A) Example movie frames (from mouse 4 trial 1) using variations of the reconstruction method. B) Same as A but using different training mask thresholds. No evaluation mask is applied here. C) Left: reconstruction performance for different reconstruction versions. Version without contrast and luminance adjustment is not included because video correlation is always calculated before contrast and luminance adjustment. Reconstruction from predicted vs standard method (34.7% increase; paired t-test p = 1.5 * 10−5 n = 5 mice), standard method vs gradient ensembling (3.00% decrease; paired t-test p = 0.0198, n = 5 mice), standard method vs no Gaussian smoothing (6.28% decrease; paired t-test p = 6.26 * 10−6, n = 5 mice). Middle: reconstruction performance with different evaluation mask thresholds compared across the three training mask thresholds shown in B. Right: same as middle but plotting the mask diameter for each evaluation mask threshold. D) Neural activity prediction performance for different movie inputs. Left: Poisson loss, used to train the DNEM and movie reconstruction. Predicted activity from full video vs masked with alpha = 0.5 (5.02% increase, t-test p = 3.71*10−6, n = 5 mice), reconstruction vs reconstruction after contrast & luminance matching to ground truth video (0.227% increase, paired t-test p = 0.776, n = 5 mice). Right: correlation across all neurons and frames (note this is a different metric to the one used in the Sensorium competition). Predicted activity from full video vs masked with alpha = 0.5 (3.73% increase, t-test p = 2.49 * 10−5, n = 5 mice), reconstruction vs reconstruction after contrast & luminance matching to ground truth video (2.49% increase, paired t-test p = 0.0195, n = 5 mice). In C-D dashed lines are single mice, solid lines are means across mice.

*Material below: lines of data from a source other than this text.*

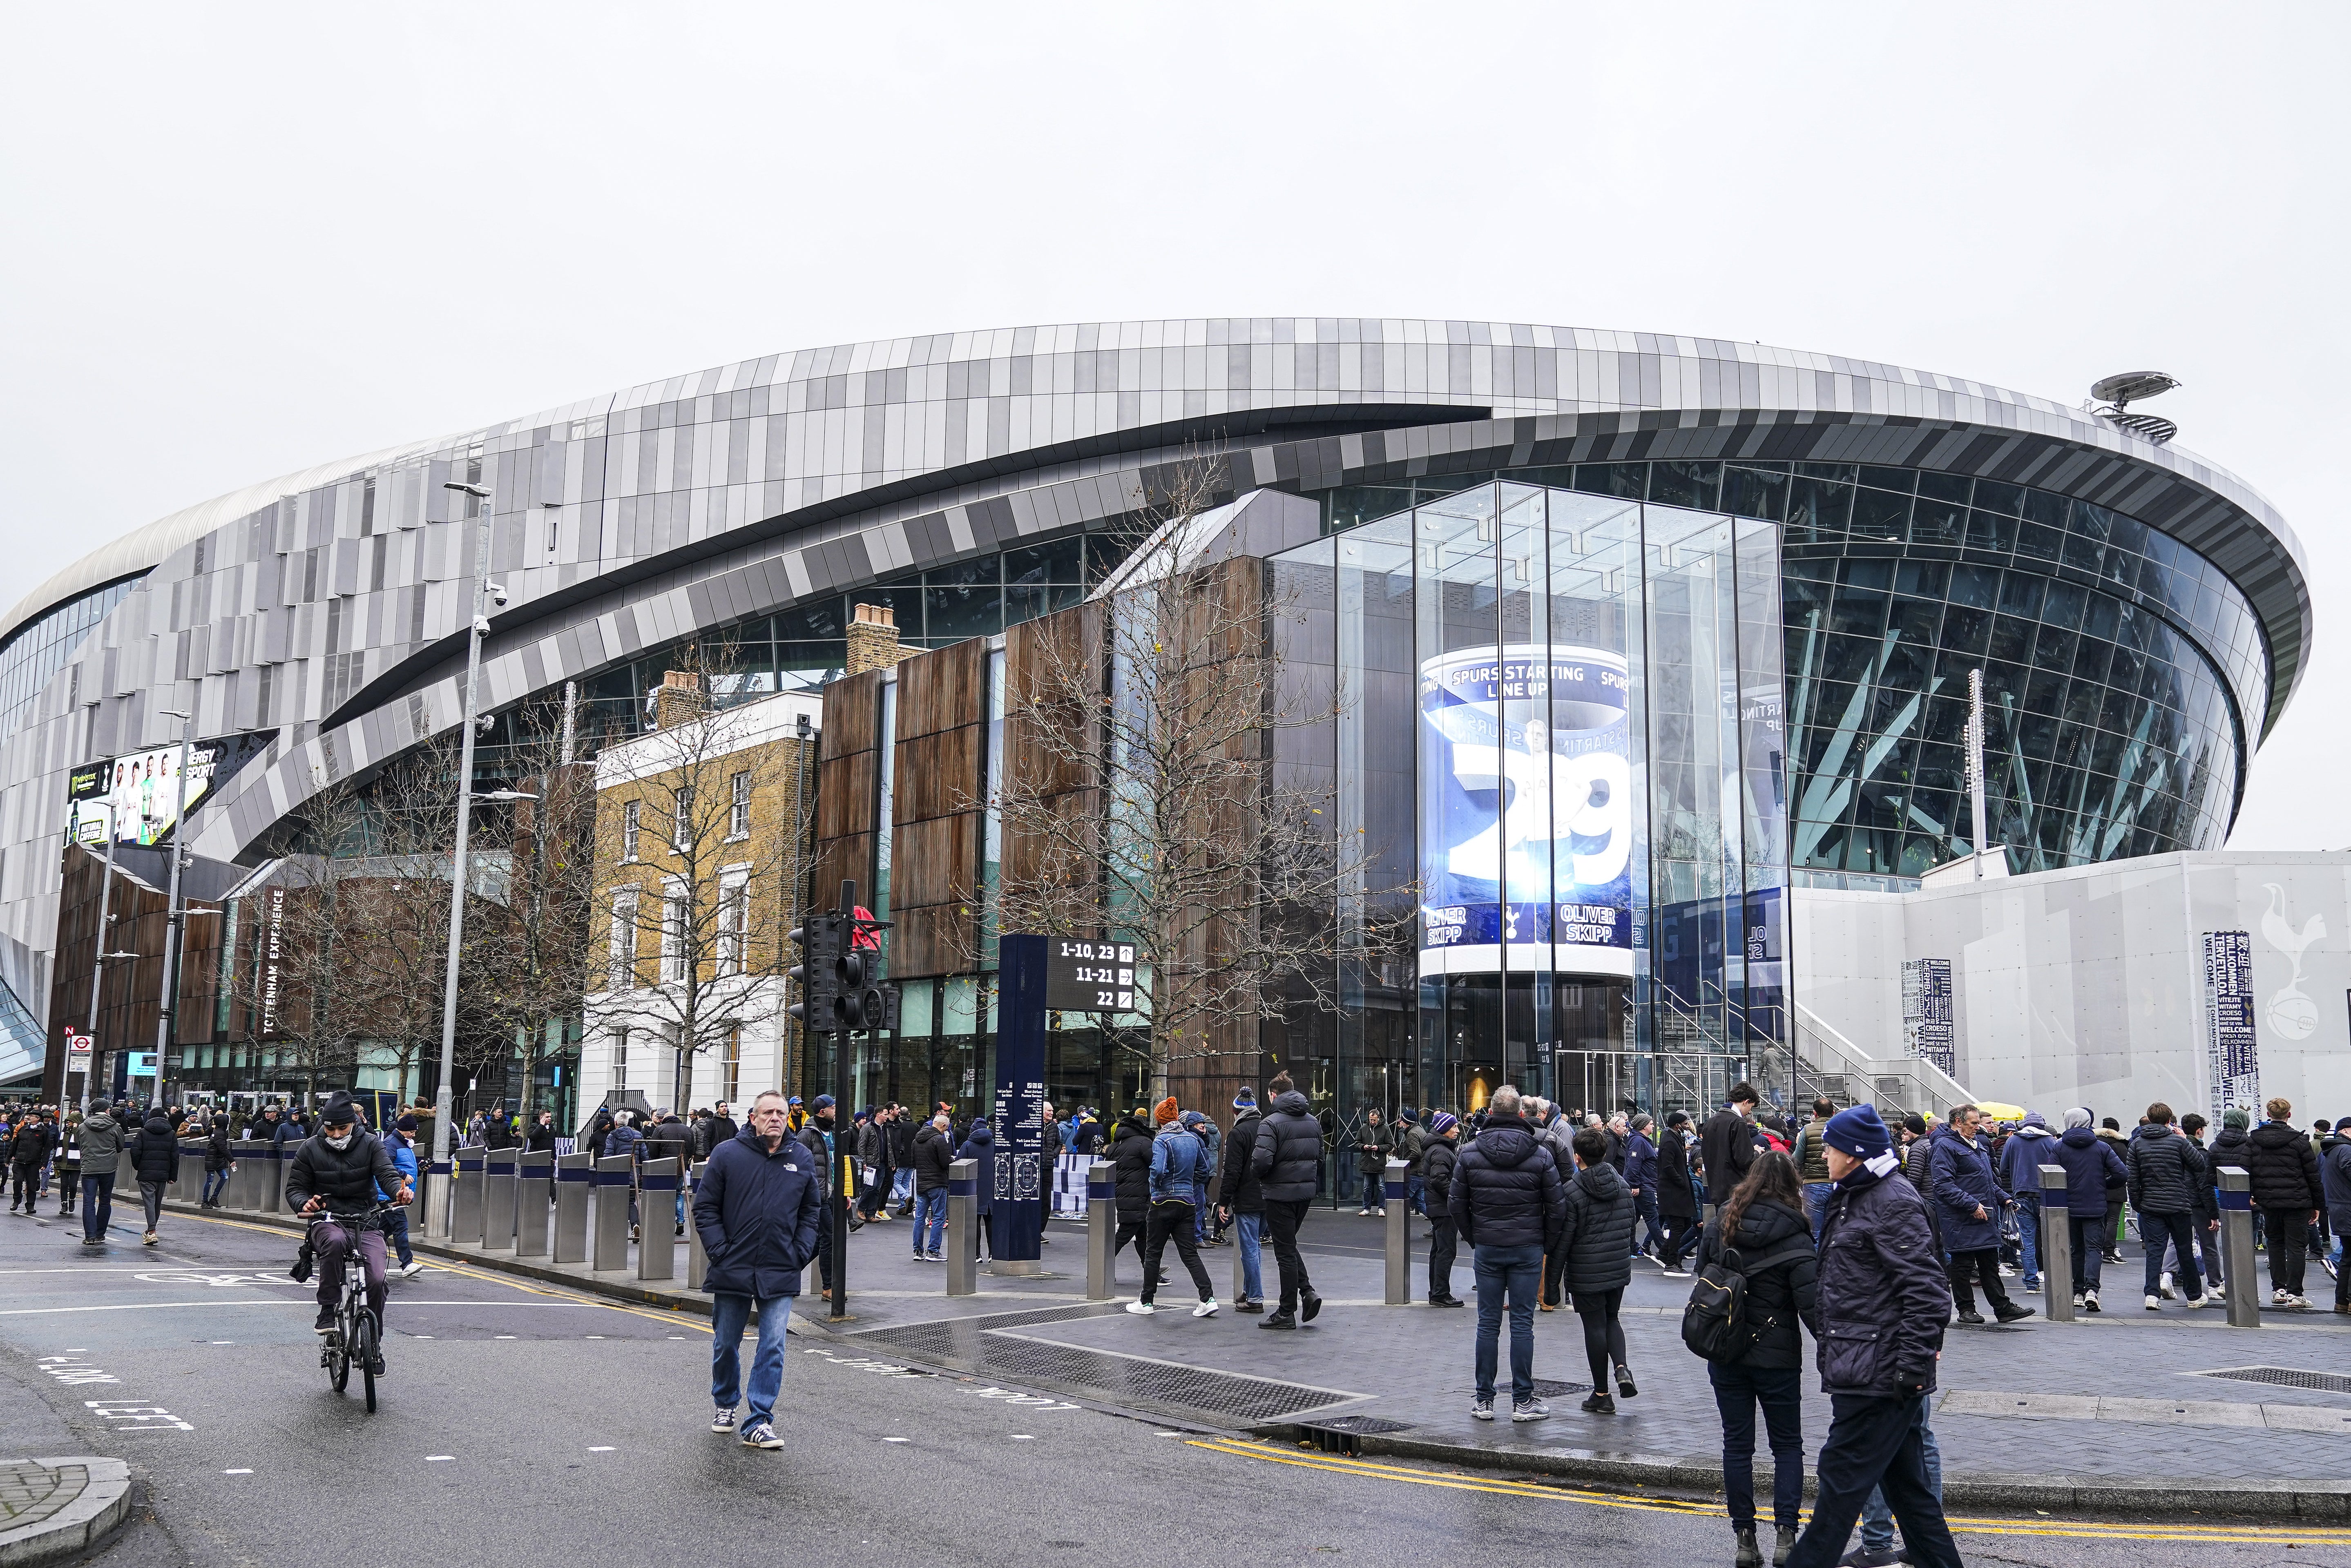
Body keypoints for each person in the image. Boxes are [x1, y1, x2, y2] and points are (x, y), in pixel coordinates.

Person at [1782, 1105, 1961, 1568]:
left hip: (1879, 1375)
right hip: (1864, 1365)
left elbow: (1928, 1292)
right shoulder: (1854, 1195)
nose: (1827, 1154)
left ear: (1856, 1154)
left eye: (1834, 1147)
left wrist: (1910, 1364)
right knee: (1912, 1495)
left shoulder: (1891, 1199)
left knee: (1838, 1490)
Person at [1695, 1150, 1820, 1568]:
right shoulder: (1797, 1230)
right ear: (1792, 1185)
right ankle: (1786, 1533)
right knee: (1787, 1445)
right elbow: (1811, 1305)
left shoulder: (1722, 1221)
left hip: (1726, 1350)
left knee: (1737, 1444)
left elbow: (1704, 1277)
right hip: (1777, 1354)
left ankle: (1744, 1538)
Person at [694, 1091, 822, 1449]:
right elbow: (705, 1208)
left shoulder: (800, 1157)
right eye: (768, 1113)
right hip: (733, 1265)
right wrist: (720, 1250)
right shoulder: (727, 1154)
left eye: (781, 1113)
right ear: (753, 1117)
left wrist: (799, 1253)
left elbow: (811, 1210)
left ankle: (759, 1420)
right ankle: (725, 1402)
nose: (775, 1118)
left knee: (773, 1345)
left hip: (780, 1266)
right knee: (726, 1344)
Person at [1449, 1086, 1564, 1421]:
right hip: (1528, 1247)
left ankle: (1484, 1400)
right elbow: (1556, 1207)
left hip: (1488, 1246)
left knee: (1487, 1323)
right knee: (1522, 1324)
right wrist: (1546, 1242)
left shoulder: (1469, 1152)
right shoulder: (1540, 1153)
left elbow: (1456, 1204)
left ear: (1491, 1111)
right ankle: (1522, 1401)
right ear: (1518, 1114)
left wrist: (1474, 1237)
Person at [285, 1100, 410, 1337]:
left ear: (353, 1124)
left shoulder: (371, 1144)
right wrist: (305, 1203)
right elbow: (295, 1188)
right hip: (327, 1219)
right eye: (330, 1129)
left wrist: (398, 1191)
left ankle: (373, 1340)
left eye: (342, 1128)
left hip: (365, 1220)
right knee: (333, 1242)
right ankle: (328, 1309)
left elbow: (387, 1174)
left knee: (375, 1280)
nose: (336, 1134)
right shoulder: (310, 1148)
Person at [1556, 1124, 1638, 1413]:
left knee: (1594, 1327)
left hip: (1585, 1271)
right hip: (1617, 1268)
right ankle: (1622, 1367)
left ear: (1577, 1157)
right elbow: (1630, 1231)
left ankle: (1602, 1393)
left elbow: (1563, 1241)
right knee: (1612, 1319)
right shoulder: (1623, 1187)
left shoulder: (1571, 1191)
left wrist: (1554, 1284)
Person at [1927, 1104, 2032, 1325]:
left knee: (1989, 1263)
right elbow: (1943, 1184)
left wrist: (2005, 1198)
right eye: (1974, 1123)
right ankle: (1966, 1309)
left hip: (1983, 1214)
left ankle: (2003, 1308)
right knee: (1962, 1264)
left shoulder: (1976, 1145)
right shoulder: (1946, 1146)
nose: (1978, 1127)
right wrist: (1972, 1205)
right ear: (1958, 1122)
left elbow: (1986, 1180)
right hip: (1961, 1217)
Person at [1249, 1072, 1325, 1330]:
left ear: (1274, 1095)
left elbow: (1261, 1162)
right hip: (1304, 1194)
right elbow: (1321, 1158)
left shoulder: (1270, 1123)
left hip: (1279, 1195)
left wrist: (1261, 1176)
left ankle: (1286, 1311)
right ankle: (1307, 1292)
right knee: (1288, 1245)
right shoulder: (1313, 1122)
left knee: (1284, 1252)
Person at [1129, 1098, 1217, 1317]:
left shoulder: (1161, 1140)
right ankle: (1208, 1298)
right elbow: (1203, 1171)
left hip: (1163, 1201)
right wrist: (1189, 1185)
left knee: (1153, 1252)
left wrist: (1156, 1188)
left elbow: (1157, 1170)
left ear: (1159, 1119)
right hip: (1187, 1202)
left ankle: (1147, 1301)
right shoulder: (1192, 1138)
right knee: (1189, 1253)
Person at [2124, 1102, 2213, 1311]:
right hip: (2178, 1205)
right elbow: (2200, 1165)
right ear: (2169, 1121)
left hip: (2151, 1206)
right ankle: (2194, 1296)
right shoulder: (2178, 1142)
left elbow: (2133, 1179)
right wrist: (2184, 1140)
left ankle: (2152, 1296)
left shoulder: (2137, 1145)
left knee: (2155, 1251)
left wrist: (2139, 1204)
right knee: (2184, 1250)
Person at [2246, 1096, 2325, 1308]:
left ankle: (2279, 1290)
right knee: (2296, 1247)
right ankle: (2295, 1294)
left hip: (2269, 1201)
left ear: (2269, 1115)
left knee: (2276, 1243)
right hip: (2297, 1202)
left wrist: (2253, 1193)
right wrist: (2317, 1205)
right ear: (2288, 1115)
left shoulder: (2254, 1140)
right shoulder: (2299, 1141)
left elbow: (2248, 1170)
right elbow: (2313, 1175)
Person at [1217, 1087, 1267, 1312]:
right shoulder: (1268, 1128)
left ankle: (1255, 1297)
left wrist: (1223, 1201)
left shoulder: (1238, 1134)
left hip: (1247, 1199)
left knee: (1248, 1249)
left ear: (1236, 1111)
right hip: (1269, 1197)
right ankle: (1249, 1291)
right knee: (1255, 1247)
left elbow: (1232, 1171)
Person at [1996, 1111, 2056, 1294]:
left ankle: (2031, 1282)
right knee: (2051, 1238)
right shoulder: (2049, 1141)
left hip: (2021, 1193)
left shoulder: (2013, 1141)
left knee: (2027, 1241)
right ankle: (2055, 1278)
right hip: (2047, 1195)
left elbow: (2003, 1168)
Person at [794, 1095, 839, 1300]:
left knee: (819, 1241)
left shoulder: (833, 1132)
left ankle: (787, 1271)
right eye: (833, 1108)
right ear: (823, 1112)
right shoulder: (808, 1134)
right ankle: (829, 1288)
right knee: (830, 1237)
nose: (836, 1111)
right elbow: (798, 1165)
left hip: (831, 1194)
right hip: (816, 1195)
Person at [1701, 1082, 1764, 1211]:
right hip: (1735, 1191)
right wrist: (1756, 1152)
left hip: (1715, 1189)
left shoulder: (1711, 1121)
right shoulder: (1738, 1122)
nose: (1750, 1111)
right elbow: (1744, 1160)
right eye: (1751, 1107)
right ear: (1746, 1102)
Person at [1423, 1111, 1464, 1307]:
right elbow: (1439, 1179)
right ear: (1443, 1130)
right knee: (1446, 1251)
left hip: (1439, 1208)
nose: (1457, 1130)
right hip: (1444, 1209)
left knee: (1439, 1250)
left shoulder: (1439, 1149)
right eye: (1453, 1127)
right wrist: (1456, 1197)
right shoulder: (1441, 1151)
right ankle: (1440, 1293)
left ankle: (1437, 1291)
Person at [1110, 1105, 1154, 1274]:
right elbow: (1155, 1165)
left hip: (1122, 1193)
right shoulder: (1144, 1143)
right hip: (1140, 1195)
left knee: (1143, 1234)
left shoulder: (1115, 1145)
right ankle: (1099, 1268)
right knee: (1124, 1235)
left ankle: (1152, 1272)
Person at [127, 1105, 179, 1245]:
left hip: (146, 1174)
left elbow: (135, 1152)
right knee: (157, 1203)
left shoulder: (143, 1132)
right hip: (163, 1175)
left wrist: (139, 1167)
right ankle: (151, 1230)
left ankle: (152, 1231)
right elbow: (175, 1156)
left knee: (149, 1202)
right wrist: (173, 1176)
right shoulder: (171, 1133)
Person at [76, 1102, 125, 1246]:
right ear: (107, 1110)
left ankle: (90, 1236)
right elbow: (120, 1147)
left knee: (89, 1202)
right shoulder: (115, 1127)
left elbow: (80, 1144)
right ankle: (100, 1234)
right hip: (108, 1168)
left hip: (89, 1168)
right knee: (105, 1201)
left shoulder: (82, 1127)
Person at [1657, 1109, 1699, 1276]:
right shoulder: (1669, 1141)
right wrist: (1680, 1181)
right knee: (1677, 1226)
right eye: (1685, 1123)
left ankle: (1664, 1253)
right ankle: (1672, 1263)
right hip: (1673, 1191)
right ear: (1677, 1125)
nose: (1687, 1126)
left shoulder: (1674, 1138)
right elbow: (1667, 1166)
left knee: (1685, 1224)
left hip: (1677, 1190)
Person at [382, 1115, 424, 1278]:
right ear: (402, 1129)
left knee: (381, 1231)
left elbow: (405, 1166)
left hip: (399, 1193)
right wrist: (402, 1175)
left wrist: (420, 1169)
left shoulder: (402, 1143)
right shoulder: (391, 1143)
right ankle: (407, 1264)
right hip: (391, 1193)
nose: (413, 1135)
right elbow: (385, 1165)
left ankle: (365, 1250)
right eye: (411, 1132)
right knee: (401, 1226)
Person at [1791, 1097, 1837, 1236]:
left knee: (1816, 1232)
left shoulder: (1808, 1130)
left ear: (1815, 1114)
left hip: (1813, 1185)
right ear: (1833, 1112)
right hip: (1837, 1184)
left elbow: (1797, 1160)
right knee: (1835, 1231)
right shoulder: (1839, 1130)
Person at [2319, 1120, 2351, 1315]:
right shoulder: (2346, 1150)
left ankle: (2342, 1301)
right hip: (2348, 1208)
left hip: (2340, 1208)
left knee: (2348, 1256)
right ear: (2346, 1131)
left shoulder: (2332, 1151)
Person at [910, 1112, 953, 1260]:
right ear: (943, 1126)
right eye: (945, 1129)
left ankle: (918, 1251)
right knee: (939, 1217)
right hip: (937, 1183)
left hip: (922, 1184)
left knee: (920, 1219)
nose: (945, 1131)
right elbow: (945, 1163)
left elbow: (914, 1162)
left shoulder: (916, 1141)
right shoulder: (939, 1140)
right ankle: (933, 1251)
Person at [954, 1113, 995, 1261]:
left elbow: (959, 1163)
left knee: (975, 1222)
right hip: (991, 1187)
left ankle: (976, 1254)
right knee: (990, 1221)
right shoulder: (994, 1143)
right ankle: (993, 1253)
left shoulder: (968, 1145)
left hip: (973, 1188)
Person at [1623, 1112, 1662, 1260]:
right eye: (1651, 1124)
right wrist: (1635, 1184)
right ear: (1645, 1126)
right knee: (1653, 1218)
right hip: (1643, 1186)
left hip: (1643, 1184)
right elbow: (1634, 1165)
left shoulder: (1640, 1140)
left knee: (1633, 1219)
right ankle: (1664, 1250)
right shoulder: (1639, 1141)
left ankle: (1631, 1248)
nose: (1653, 1126)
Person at [7, 1107, 53, 1215]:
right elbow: (15, 1144)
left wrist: (44, 1163)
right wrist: (8, 1158)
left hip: (34, 1162)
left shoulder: (44, 1131)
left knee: (32, 1186)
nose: (28, 1117)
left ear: (37, 1119)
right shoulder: (24, 1129)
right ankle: (17, 1200)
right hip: (20, 1160)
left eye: (31, 1116)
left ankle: (30, 1206)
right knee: (17, 1181)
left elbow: (47, 1148)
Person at [1353, 1107, 1393, 1216]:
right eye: (1371, 1119)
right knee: (1367, 1187)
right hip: (1367, 1162)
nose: (1372, 1122)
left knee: (1381, 1186)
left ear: (1379, 1119)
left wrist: (1379, 1148)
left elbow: (1390, 1145)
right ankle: (1366, 1208)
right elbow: (1357, 1143)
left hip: (1379, 1162)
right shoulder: (1363, 1128)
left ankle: (1382, 1208)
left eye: (1374, 1120)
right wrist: (1363, 1146)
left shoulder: (1385, 1129)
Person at [201, 1113, 234, 1207]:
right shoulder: (219, 1134)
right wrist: (232, 1160)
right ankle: (205, 1201)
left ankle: (214, 1198)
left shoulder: (219, 1132)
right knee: (210, 1180)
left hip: (217, 1159)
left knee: (224, 1177)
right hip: (213, 1159)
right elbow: (223, 1148)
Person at [55, 1109, 80, 1218]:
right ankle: (64, 1205)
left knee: (73, 1186)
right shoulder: (64, 1132)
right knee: (64, 1185)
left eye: (70, 1121)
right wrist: (55, 1159)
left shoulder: (80, 1131)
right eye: (67, 1122)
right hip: (63, 1162)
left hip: (76, 1163)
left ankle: (72, 1200)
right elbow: (59, 1145)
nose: (68, 1123)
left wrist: (75, 1129)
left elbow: (80, 1141)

Reconstruction performance correlates with frame contrast but not with behavioral parameters.
A) Pearson’s correlation between mean frame correlation per movie, and 3 movie parameters and 3 behavioral parameters. Linear fit as black line. B) Left: Pearson’s correlation between activity prediction accuracy and movie reconstruction accuracy. Right: cross-correlation plot of frame-by-frame activity prediction accuracy and video frame correlation. In other words, the more predictable the neural activity, the better the reconstruction performance.

Gaussian Noise reconstruction.
A) Average frame Shannon entropy (a measure of variance in the spatial domain) across Gaussian noise stimuli with various spatial and temporal Gaussian length constants. Left: ground truth stimuli. Right: reconstructions from predicted activity. B) Same as A but for motion energy (a measure of variance in the temporal domain). C) Ensembling effect for each stimulus. Video correlation for ensembled prediction (average videos from 7 model instances) minus the mean video correlation across the 7 individual model instances.

Reconstruction of drifting grating stimuli with different spatial and temporal frequencies using predicted activity.
A) Example drifting grating stimuli (rightwards moving) masked with the evaluation mask for one mouse. Shown is the 31st frame of a 2 second video. B) Reconstructed drifting grating stimuli with SOTA DNEM predicted neuronal activity as the target (see also Supplementary Video 3). C) Pearson’s correlation between ground truth (A) and reconstructed videos (B) across the range of spatial and temporal frequencies. For each stimulus type the average correlation across 4 directions (up, down, left, right) reconstructed from the SOTA DNEM of 1 mouse is given. Interestingly, video correlation at 15 cycles/second (half the video frame rate of 30 Hz) is much higher than 7.5 cycles/second. This is an artifact of using predicted responses rather than true neural responses. The DNEM input layer convolution has dilation 2. The predicted activity is therefore based on every second frame, with the effect that the activity is predicted as the response of 2 static images which are then interleaved.